* Exercise *
For the entries below, how many lines include the word "output"? Give the figure and nothing more.

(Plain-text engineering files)
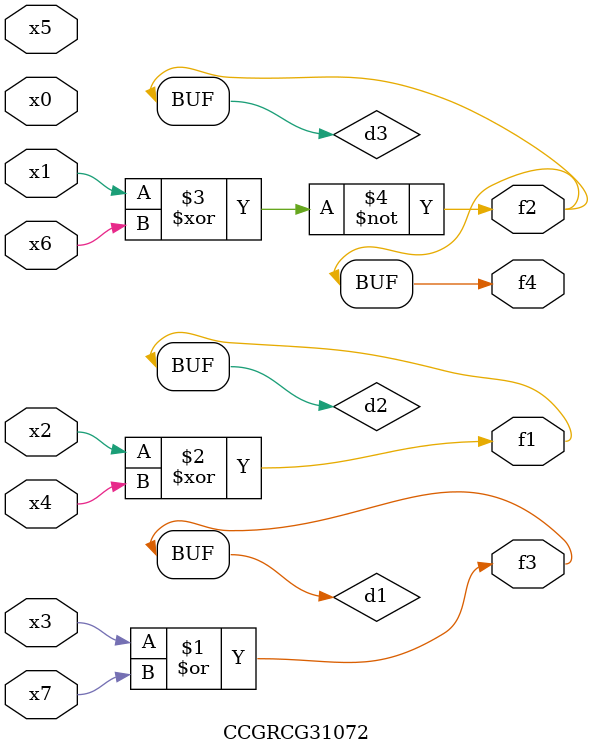
<source format=v>
module CCGRCG31072(
	input x0, x1, x2, x3, x4, x5, x6, x7,
	output f1, f2, f3, f4
);

	wire d1, d2, d3;

	or (d1, x3, x7);
	xor (d2, x2, x4);
	xnor (d3, x1, x6);
	assign f1 = d2;
	assign f2 = d3;
	assign f3 = d1;
	assign f4 = d3;
endmodule

</source>
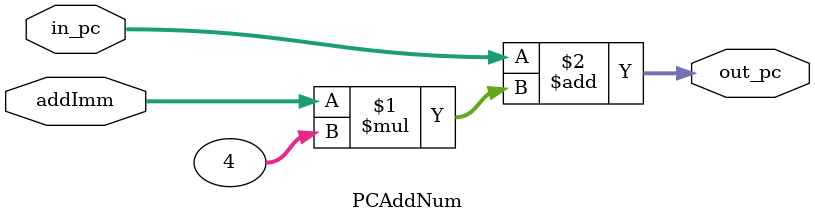
<source format=v>
`timescale 1ns / 1ps


module PCAddNum(in_pc,out_pc,addImm);
  input [31:0] in_pc, addImm;
  output [31:0] out_pc;
  assign out_pc = in_pc + addImm * 4;
endmodule

</source>
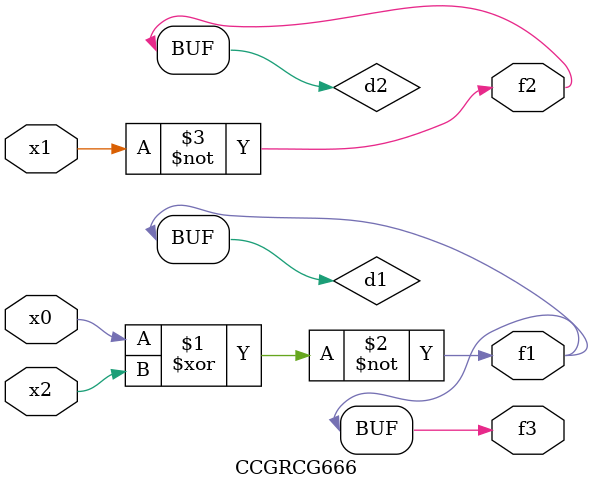
<source format=v>
module CCGRCG666(
	input x0, x1, x2,
	output f1, f2, f3
);

	wire d1, d2, d3;

	xnor (d1, x0, x2);
	nand (d2, x1);
	nor (d3, x1, x2);
	assign f1 = d1;
	assign f2 = d2;
	assign f3 = d1;
endmodule

</source>
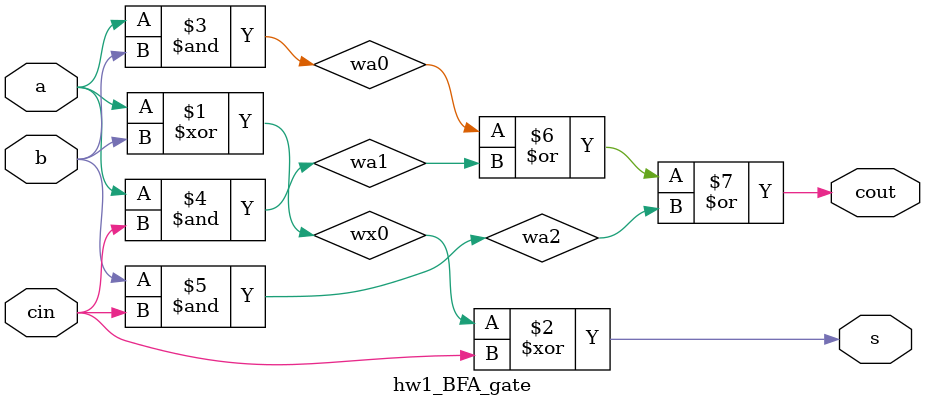
<source format=v>
`timescale 1ns / 1ps
module hw1_BFA_gate(a, b, cin, s, cout);

  input a, b, cin;
  output s, cout;
  wire wx0, wa0, wa1, wa2;

  //Calculate sum
  xor (wx0, a, b);
  xor (s, wx0, cin);
  
  //Caluclate carry
  and (wa0, a, b);
  and (wa1, a, cin);
  and (wa2, b, cin);

  or (cout, wa0, wa1, wa2);

endmodule

</source>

* Written answer *
4